-------- Record list

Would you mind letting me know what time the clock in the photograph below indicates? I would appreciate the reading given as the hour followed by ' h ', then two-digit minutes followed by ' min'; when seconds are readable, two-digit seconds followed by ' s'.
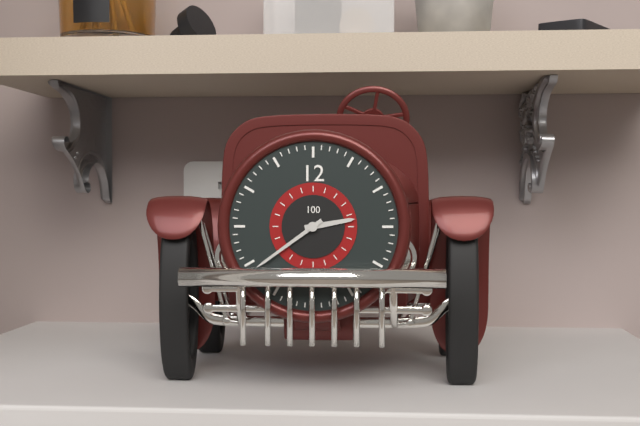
2 h 39 min
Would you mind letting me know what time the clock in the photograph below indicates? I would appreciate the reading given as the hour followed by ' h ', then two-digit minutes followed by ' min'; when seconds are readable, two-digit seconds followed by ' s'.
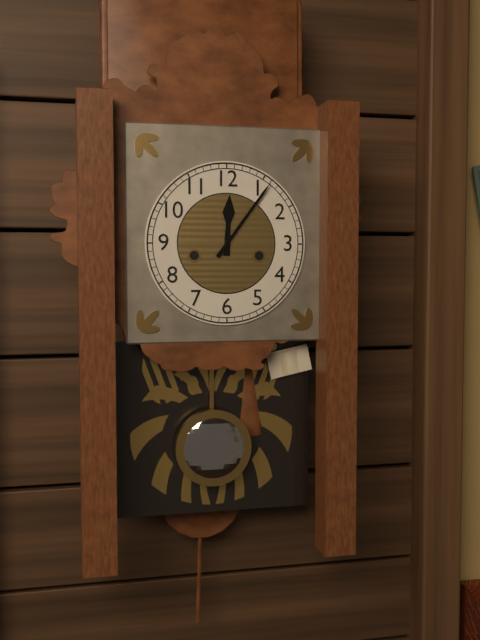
12 h 06 min
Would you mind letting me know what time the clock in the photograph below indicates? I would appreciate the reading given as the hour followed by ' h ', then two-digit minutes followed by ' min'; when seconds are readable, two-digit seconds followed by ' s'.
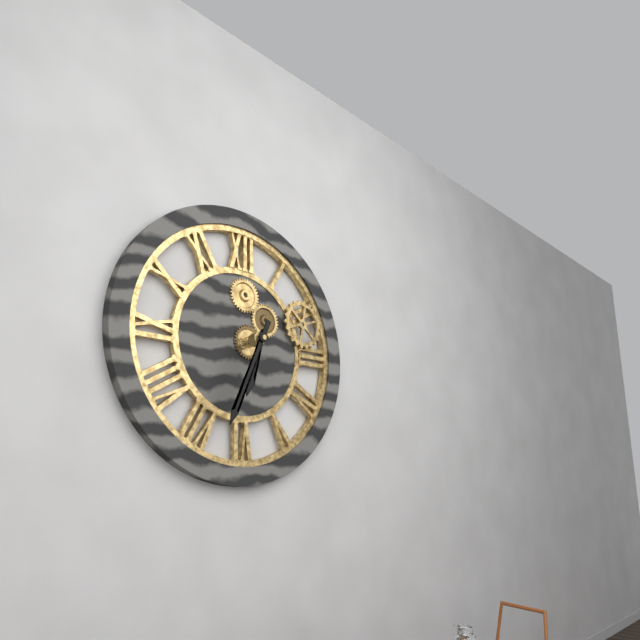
6 h 34 min
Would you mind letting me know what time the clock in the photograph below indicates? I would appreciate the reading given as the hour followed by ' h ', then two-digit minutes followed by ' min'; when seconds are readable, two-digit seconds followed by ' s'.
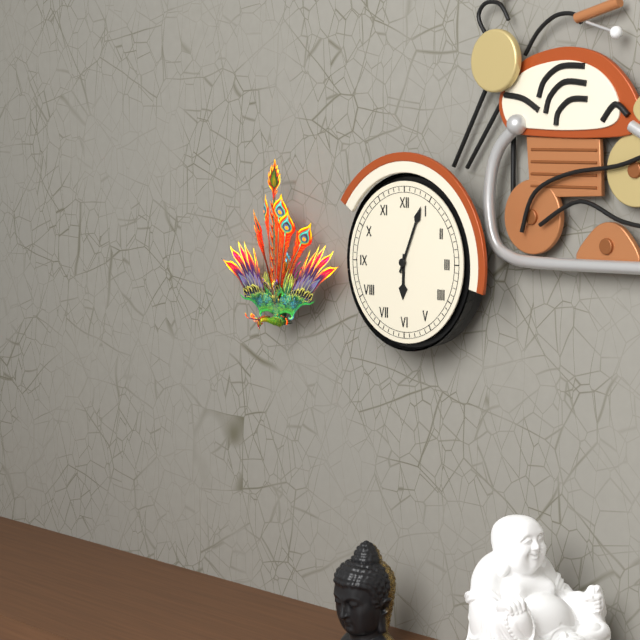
6 h 04 min
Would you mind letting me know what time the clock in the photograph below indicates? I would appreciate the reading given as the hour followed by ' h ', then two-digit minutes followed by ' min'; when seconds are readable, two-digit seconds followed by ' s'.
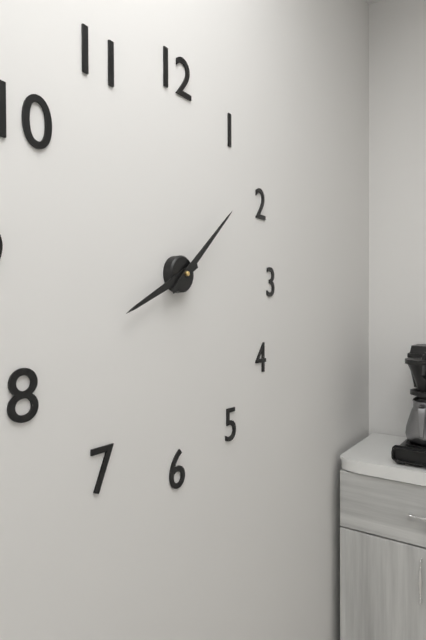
8 h 08 min
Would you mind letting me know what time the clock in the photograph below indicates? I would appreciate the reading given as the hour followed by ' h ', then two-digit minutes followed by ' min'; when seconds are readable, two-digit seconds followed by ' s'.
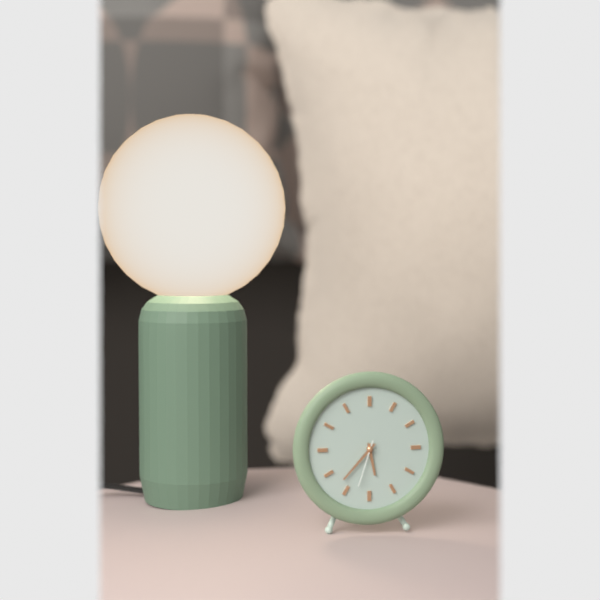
5 h 37 min
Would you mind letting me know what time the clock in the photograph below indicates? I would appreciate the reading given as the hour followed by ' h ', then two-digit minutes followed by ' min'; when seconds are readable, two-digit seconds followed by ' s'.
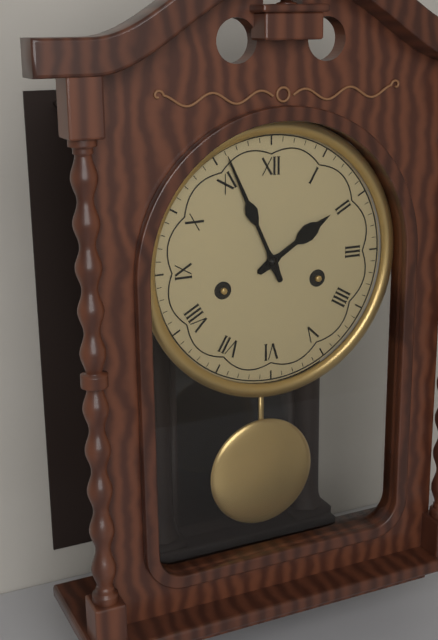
1 h 56 min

----------------

* **Task objective**: Please write out the lines above again, substituting "image" for "photograph" wherever it occurs and keeping everything else the same. Leave the pictures out.

* **Completed task**:
Would you mind letting me know what time the clock in the image below indicates? I would appreciate the reading given as the hour followed by ' h ', then two-digit minutes followed by ' min'; when seconds are readable, two-digit seconds followed by ' s'.
2 h 39 min
Would you mind letting me know what time the clock in the image below indicates? I would appreciate the reading given as the hour followed by ' h ', then two-digit minutes followed by ' min'; when seconds are readable, two-digit seconds followed by ' s'.
12 h 06 min
Would you mind letting me know what time the clock in the image below indicates? I would appreciate the reading given as the hour followed by ' h ', then two-digit minutes followed by ' min'; when seconds are readable, two-digit seconds followed by ' s'.
6 h 34 min
Would you mind letting me know what time the clock in the image below indicates? I would appreciate the reading given as the hour followed by ' h ', then two-digit minutes followed by ' min'; when seconds are readable, two-digit seconds followed by ' s'.
6 h 04 min
Would you mind letting me know what time the clock in the image below indicates? I would appreciate the reading given as the hour followed by ' h ', then two-digit minutes followed by ' min'; when seconds are readable, two-digit seconds followed by ' s'.
8 h 08 min
Would you mind letting me know what time the clock in the image below indicates? I would appreciate the reading given as the hour followed by ' h ', then two-digit minutes followed by ' min'; when seconds are readable, two-digit seconds followed by ' s'.
5 h 37 min
Would you mind letting me know what time the clock in the image below indicates? I would appreciate the reading given as the hour followed by ' h ', then two-digit minutes followed by ' min'; when seconds are readable, two-digit seconds followed by ' s'.
1 h 56 min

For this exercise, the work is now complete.